La otra cuestión es el etiquetado del pescado. La normativa comunitaria, aplicada en España a través del Real Decreto 121/2004, establece que todos los productos de la pesca, el marisqueo y la acuicultura, tanto vivos cómo frescos, refrigerados o cocidos, deben identificarse en el supermercado o en la pescadería con una etiqueta que contenga, entre otros datos, el nombre comercial y científico del producto y la zona de captura y cría. Todo bien, sino fuera porque las zonas de captura establecidas a efectos de etiquetado son tan grandes que la zona 27, común en las etiquetas del pescado que se vende en Galicia, va desde el Estrecho de Gibraltar hasta el norte de Rusia, donde se tocan Europa y Asia. Es decir, toda la costa atlántica europea está incluida en esta zona. ¿Sirve de algo esta información?.

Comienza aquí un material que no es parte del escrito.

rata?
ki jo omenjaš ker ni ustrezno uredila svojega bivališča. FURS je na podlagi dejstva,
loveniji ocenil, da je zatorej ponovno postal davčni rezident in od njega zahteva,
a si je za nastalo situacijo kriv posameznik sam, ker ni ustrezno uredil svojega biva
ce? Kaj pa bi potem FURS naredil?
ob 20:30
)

El mismo etiquetado vale tanto para los productos de la Unión Europea cómo para los procedentes de terceros países, sin que tenga que indicarse cuál es el país de origen.

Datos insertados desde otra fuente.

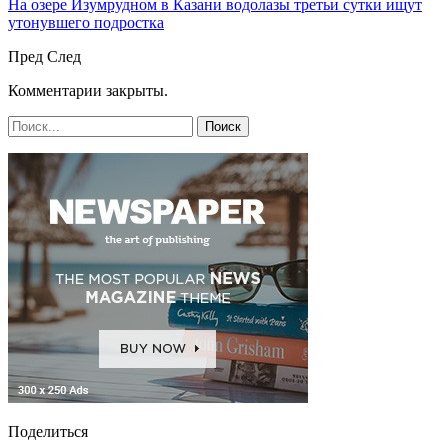
На озере Изумрудном в Казани водолазы третьи сутки ищут
утонувшего подростка
Пред
След
Комментарии закрыты.
Поделиться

Solo tendrán que aclarar en la etiqueta el país de origen, cuando vengan de terceros países, los productos incluidos en la siguiente lista:
solla (Pleuronectes platessa),
atún blanco (Thunnus alalunga),
atún rojo (Thunnus Thynnus),
patudo (Thunnus o Parathunnus obesus),
arenque de la especie Clupea harengus,
bacalao de la especie Gadus morhua,
sardina de la especie Sardina pilchardus,
eglefino (Melanogrammus aeglefinus),
carbonero (Pollachius virens),
abadejo (Pollachius pollachius),
caballa de la especie Scomber scombrus,
estornino de la especie Scomber japonicus,
jurel (Trachurus spp.),
galludo y pintarroja (Squalus acanthias y Scyliorhinus spp.),
gallineta nórdica (Sebastes spp.),
merlán (Merlangius merlangus),
bacaladillas (Micromesistius poutassou o Gadus poutassou),
maruca (Molva spp.),
boquerón/anchoa (Engraulis spp.),
merluza de la especie Merluccius merluccius,
gallo (Lepidorhombus spp.),
japuta (Brama spp.),
rape (Lophius spp.),
limanda (Limanda limanda),
mendo limón (Microstomus kitt),
faneca (Trisopterus luscus) y capellán (Trisopterus minutus),
boga (Boops boops),
caramel (Maena smaris),
congrio (Conger conger),
rubio (Trigla spp.),
lisa (Mugi spp.),
raya (Raja spp.),
platija (Platichthys flesus),
lenguado (Solea spp.),
peces cinto (Lepidopus caudatus y Aphanopus carbo);
quisquilla (Crangon crangon) y camarones boreales (Pandalus borealis),
buey de mar (Cancer pagurus),
cigala (Nephrops norvegicus);
jibias (Sepia officinalis y Rossia macrosoma).




13 Junio 2008 a las 13:50
Totalmente de acuerdo, lo que comentas en este post yo lo vengo viendo sistematicamente desde hace años sin que nada haga nada (administraciones, pescadores, asociaciones de consumidores…).